Ils viennent ainsi renforcer une autre procédure, initiée celle-là par le comité de défense des chasseurs des Bouches-du-Rhône (CDC 13), qui regroupe les opposants à l’équipe en place. Pour ces chasseurs, la tant attendue tutelle n’a pas eu l’impact espéré, sous la conduite de Frédéric Avazeri. “Il a fait tout faux celui-là”, souffle Claude Martin, président de l’association. Le reproche principal est d’avoir reconduit le conseil d’administration précédent, malgré les doutes sur sa volonté de réforme. “Ses membres refusent toute responsabilité dans la dérive de la fédération et toute évolution dans le système de gouvernance”, constatait l’administrateur dans son rapport d’étape au tribunal, en décembre 2018.
Avocat du CDC 13, Marc Mamelli compte bien s’appuyer sur cette question de la gouvernance dans l’audience en référé fixée ce mardi 5 novembre. “Nous considérons qu’il n’y a plus d’organe dirigeant constitué. L’élection du président Bernard Mollar [en février 2018] avait été considérée comme irrégulière dans le jugement qui prononçait la tutelle”, rappelle-t-il. Cette première audience pourrait cependant être reportée, l’avocat de la fédération, Philippe Calandra, n’ayant été désigné que tardivement. Nous n’avons pas réussi à joindre ce dernier.
Le rendez-vous du recours des salariés est quant à lui fixé au 14 novembre “Il faut que cela s’arrête”, plaide le syndicaliste Frédéric Collart. Il évoque des pressions exercées comme le retrait des véhicules de fonction, “pourtant prévus par la convention collective. Or, les deux techniciens qui en bénéficient sont les deux délégués syndicaux…”
Une procédure pressentie par l’administrateur
Outre ces “mesures de rétorsion”, Benjamin Cordiez souligne notamment que “les anciens dirigeants semblent être toujours dans l’environnement de la fédération.” Et de rappeler un épisode abordé par Marsactu en août : “Cette présence s’est manifestée à l’occasion des élections professionnelles où l’ancien président Jo Condé aurait exercé des pressions. Celles-ci sont inadmissibles à plusieurs titres. Il est tout d’abord interdit de faire pression sur une élection et il est de plus interdit de fédération suite à une condamnation pénale.” Joint par Marsactu, Jo Condé avait alors démenti ce témoignage d’un salarié.
Ce dernier avait été jugé suffisamment crédible par Frédéric Avazeri pour alerter le président en exercice, Bernard Mollar. “Malgré les différentes alertes que j’ai pu recevoir et que je vous ai transmises, il semble que rien ne change”, lui écrivait-il le 11 juillet.
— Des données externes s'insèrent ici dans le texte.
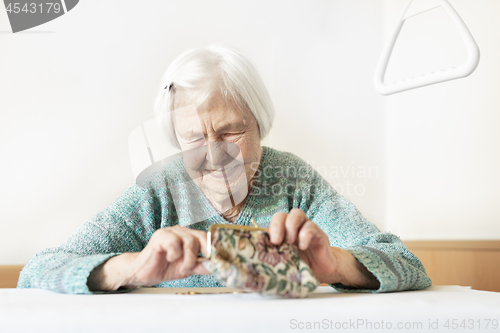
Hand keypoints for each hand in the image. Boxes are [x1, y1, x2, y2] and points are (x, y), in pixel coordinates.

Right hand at [88, 226, 209, 290]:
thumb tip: (219, 267)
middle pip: (202, 237)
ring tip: (182, 268)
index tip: (221, 259)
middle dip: (203, 254)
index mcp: (189, 236)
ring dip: (189, 259)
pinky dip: (175, 254)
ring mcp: (170, 232)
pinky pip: (174, 243)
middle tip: (197, 266)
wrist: (142, 272)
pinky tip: (169, 259)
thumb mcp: (188, 269)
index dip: (215, 248)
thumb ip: (202, 266)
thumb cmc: (165, 267)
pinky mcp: (160, 237)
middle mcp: (181, 231)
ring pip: (190, 241)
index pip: (208, 237)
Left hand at [269, 209, 378, 288]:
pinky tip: (303, 246)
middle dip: (277, 225)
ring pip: (297, 214)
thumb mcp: (285, 260)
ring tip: (290, 242)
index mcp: (283, 232)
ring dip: (291, 226)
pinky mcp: (319, 234)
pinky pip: (311, 227)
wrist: (323, 271)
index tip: (269, 242)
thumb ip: (274, 255)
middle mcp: (294, 227)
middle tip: (276, 241)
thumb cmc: (302, 265)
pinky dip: (305, 235)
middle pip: (283, 214)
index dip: (269, 228)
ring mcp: (307, 228)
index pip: (272, 222)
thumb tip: (259, 255)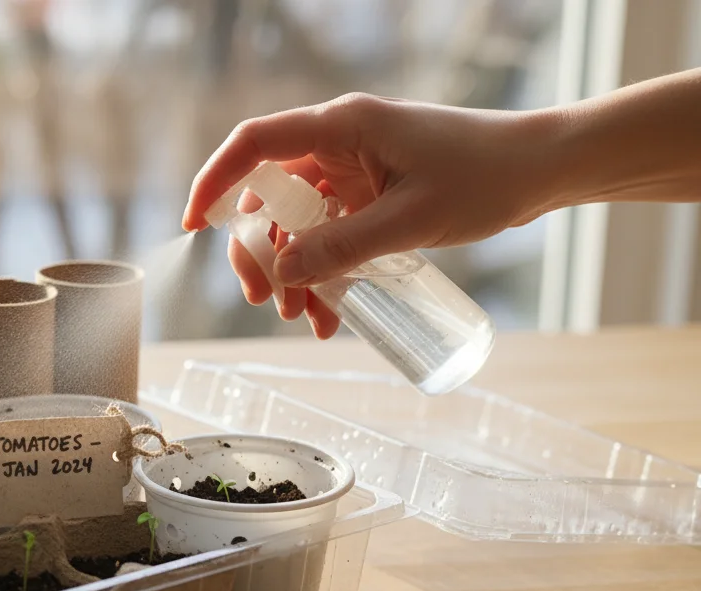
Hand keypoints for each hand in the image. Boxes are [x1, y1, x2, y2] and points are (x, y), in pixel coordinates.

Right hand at [183, 93, 557, 337]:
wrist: (541, 171)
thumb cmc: (485, 177)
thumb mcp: (410, 220)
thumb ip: (342, 248)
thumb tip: (281, 273)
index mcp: (342, 128)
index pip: (255, 145)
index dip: (215, 182)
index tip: (194, 226)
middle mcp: (339, 143)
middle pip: (268, 196)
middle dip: (259, 251)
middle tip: (263, 300)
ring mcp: (354, 169)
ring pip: (297, 223)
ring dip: (292, 271)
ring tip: (303, 318)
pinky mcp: (370, 192)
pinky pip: (328, 233)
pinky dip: (323, 271)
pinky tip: (330, 312)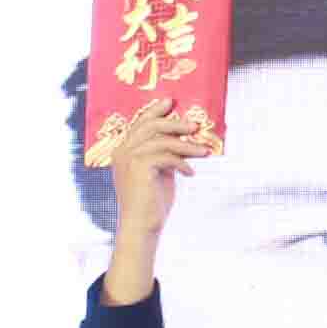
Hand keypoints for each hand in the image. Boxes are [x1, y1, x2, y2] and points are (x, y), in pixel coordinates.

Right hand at [107, 96, 216, 240]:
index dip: (155, 110)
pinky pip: (166, 156)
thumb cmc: (151, 201)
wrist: (142, 225)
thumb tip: (185, 141)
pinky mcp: (139, 168)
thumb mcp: (160, 173)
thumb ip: (165, 155)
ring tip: (204, 152)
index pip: (139, 123)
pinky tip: (190, 173)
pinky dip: (182, 163)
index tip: (171, 102)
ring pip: (161, 140)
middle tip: (195, 125)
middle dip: (175, 123)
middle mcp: (122, 151)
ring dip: (187, 145)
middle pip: (150, 125)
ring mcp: (128, 159)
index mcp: (123, 150)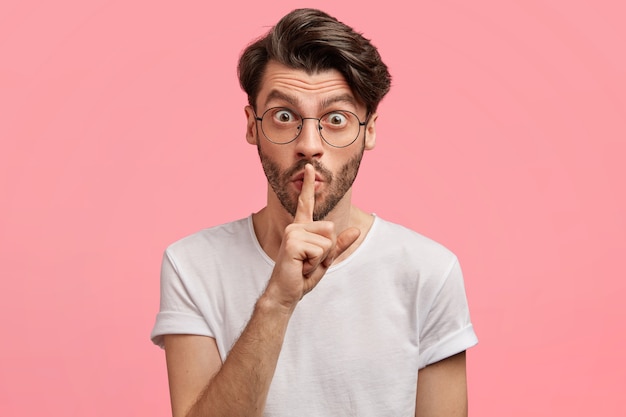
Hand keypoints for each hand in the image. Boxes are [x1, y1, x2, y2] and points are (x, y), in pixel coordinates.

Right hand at [265, 164, 359, 309]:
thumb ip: (339, 245)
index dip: (309, 185)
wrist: (286, 293)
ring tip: (304, 265)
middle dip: (328, 250)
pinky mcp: (292, 242)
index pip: (306, 203)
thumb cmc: (302, 276)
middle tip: (309, 262)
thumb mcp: (326, 260)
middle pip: (331, 229)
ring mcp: (293, 233)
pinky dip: (315, 263)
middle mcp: (296, 227)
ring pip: (327, 241)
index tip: (309, 167)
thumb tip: (356, 230)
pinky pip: (321, 250)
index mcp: (302, 228)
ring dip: (321, 259)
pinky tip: (301, 267)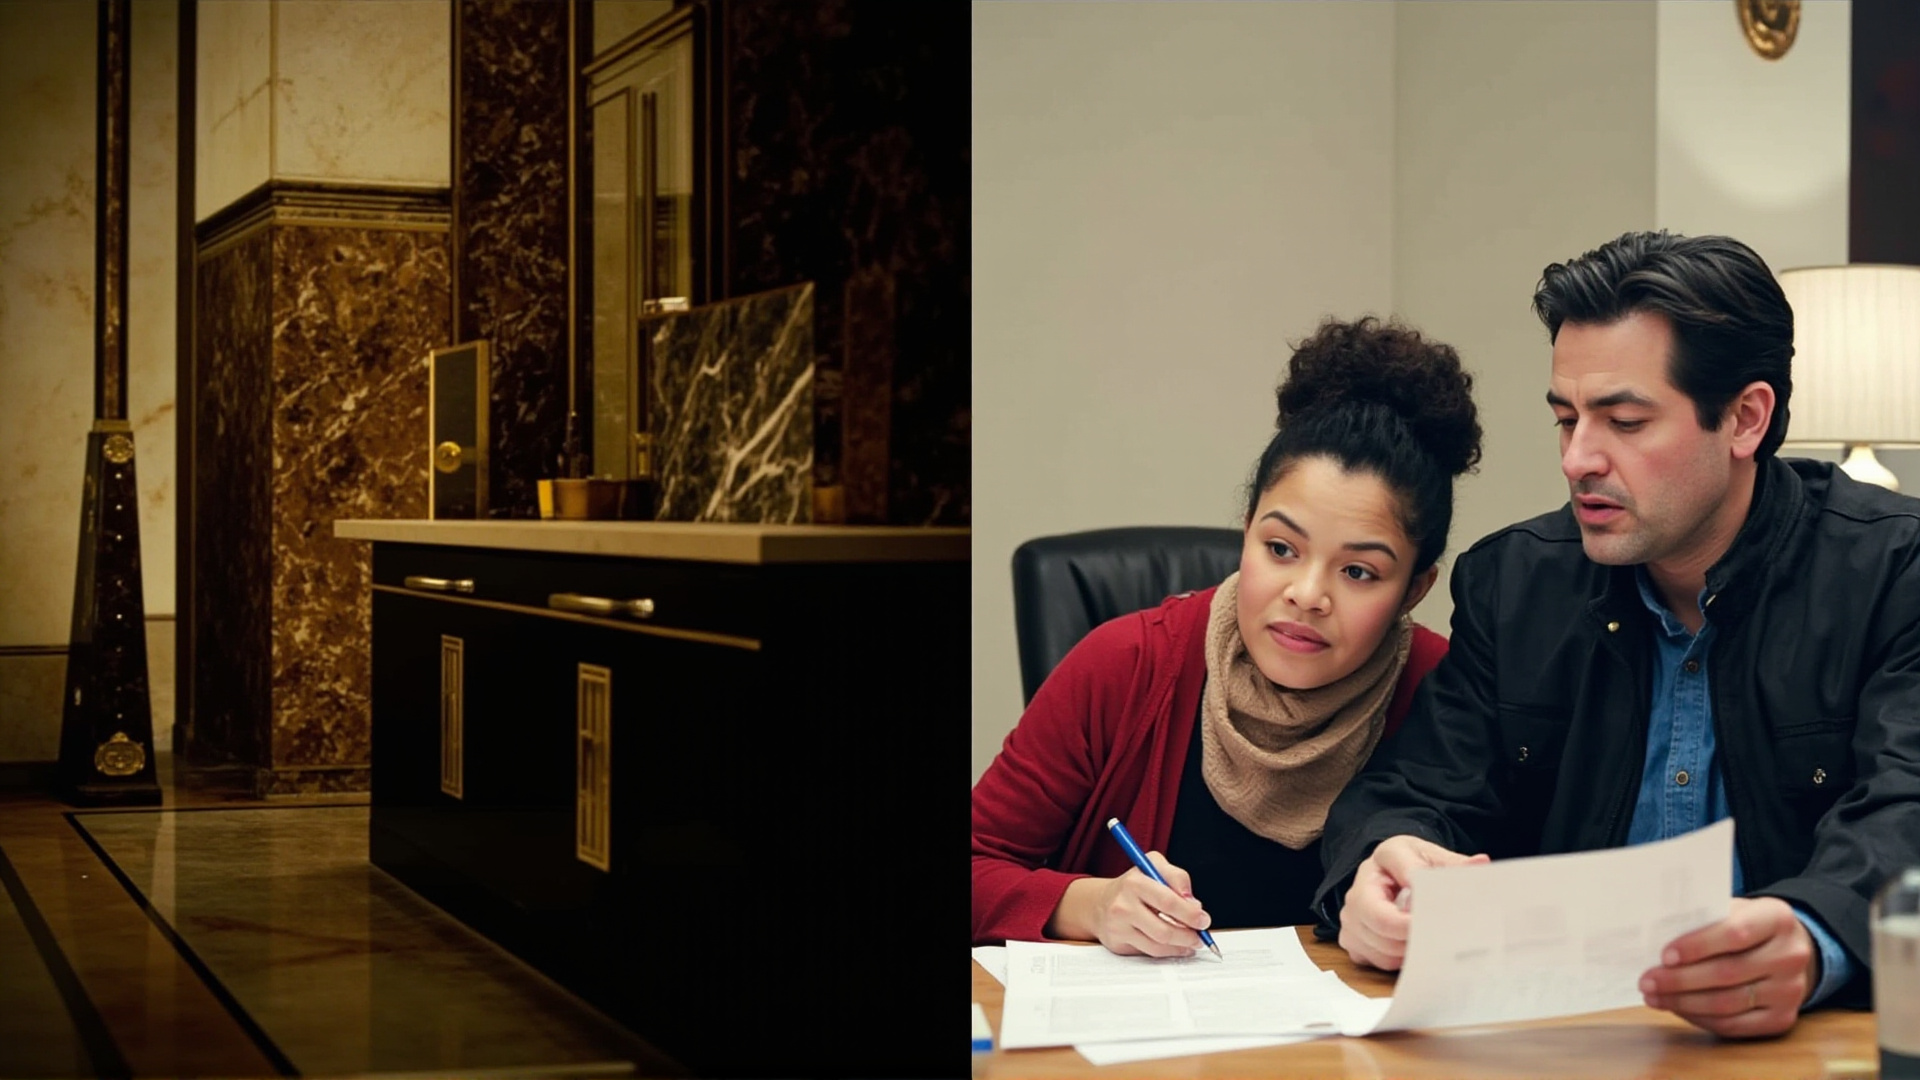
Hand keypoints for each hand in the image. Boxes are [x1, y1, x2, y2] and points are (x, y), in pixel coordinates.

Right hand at [1048, 851, 1210, 957]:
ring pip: (1159, 944)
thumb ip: (1177, 878)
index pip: (1168, 901)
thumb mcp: (1154, 866)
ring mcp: (1119, 927)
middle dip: (1189, 935)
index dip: (1190, 913)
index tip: (1203, 919)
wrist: (1099, 903)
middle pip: (1164, 929)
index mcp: (1135, 882)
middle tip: (1201, 936)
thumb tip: (1194, 904)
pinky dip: (1169, 951)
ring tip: (1192, 941)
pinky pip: (1150, 952)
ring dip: (1181, 946)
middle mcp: (1123, 905)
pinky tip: (1178, 947)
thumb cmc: (1133, 885)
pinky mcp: (1118, 943)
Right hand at [1338, 835, 1488, 970]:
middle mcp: (1356, 891)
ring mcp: (1350, 919)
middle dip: (1413, 935)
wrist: (1392, 874)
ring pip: (1381, 948)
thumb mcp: (1433, 856)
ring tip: (1430, 942)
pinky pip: (1376, 961)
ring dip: (1408, 951)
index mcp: (1380, 862)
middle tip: (1440, 938)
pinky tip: (1413, 949)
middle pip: (1382, 923)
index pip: (1396, 883)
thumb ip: (1454, 864)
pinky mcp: (1351, 941)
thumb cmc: (1412, 866)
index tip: (1438, 918)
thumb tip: (1480, 863)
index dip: (1416, 909)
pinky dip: (1398, 960)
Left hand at [1639, 897, 1816, 1037]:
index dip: (1698, 945)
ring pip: (1728, 1003)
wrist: (1787, 950)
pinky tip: (1677, 1008)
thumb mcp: (1733, 910)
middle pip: (1728, 973)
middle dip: (1680, 980)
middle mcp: (1790, 956)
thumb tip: (1655, 937)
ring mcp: (1790, 991)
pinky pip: (1734, 1025)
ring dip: (1684, 1002)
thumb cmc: (1747, 925)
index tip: (1665, 955)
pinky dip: (1700, 1018)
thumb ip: (1704, 919)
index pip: (1735, 933)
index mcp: (1777, 919)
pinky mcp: (1782, 1019)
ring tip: (1654, 996)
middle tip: (1646, 980)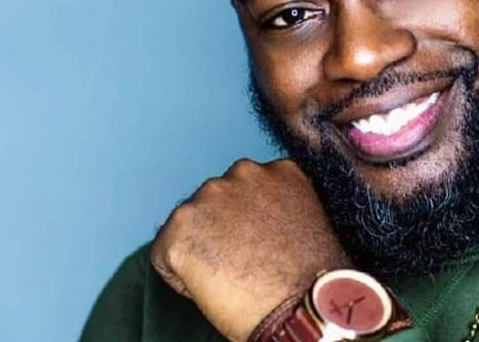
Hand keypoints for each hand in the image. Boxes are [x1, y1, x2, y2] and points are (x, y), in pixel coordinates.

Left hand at [151, 158, 350, 340]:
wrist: (303, 307)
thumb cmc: (313, 280)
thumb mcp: (308, 222)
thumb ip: (281, 207)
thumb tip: (255, 222)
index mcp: (281, 170)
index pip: (249, 188)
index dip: (250, 221)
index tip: (259, 245)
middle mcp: (244, 172)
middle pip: (217, 200)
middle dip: (222, 227)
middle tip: (243, 263)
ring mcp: (210, 196)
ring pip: (190, 223)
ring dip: (201, 246)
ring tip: (231, 276)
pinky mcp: (181, 225)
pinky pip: (165, 253)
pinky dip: (179, 274)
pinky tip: (210, 287)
En septembre, il a jeté l’éponge et de lui-même demandé la fin de la mission de contrôle sur la fédération qu’il avait conservée. Sollicité, il n’a pas donné suite à notre demande d’éclaircissement sur le motif de cette décision.
La suite logique était déjà annoncée dans son courrier : le tribunal de grande instance d’Aix-en-Provence pourrait, “saisi par tout tiers, placer cette fédération à nouveau sous administration provisoire et écarter définitivement les membres actuels du conseil d’administration.” Un avertissement qui ressemblait presque à un vœu.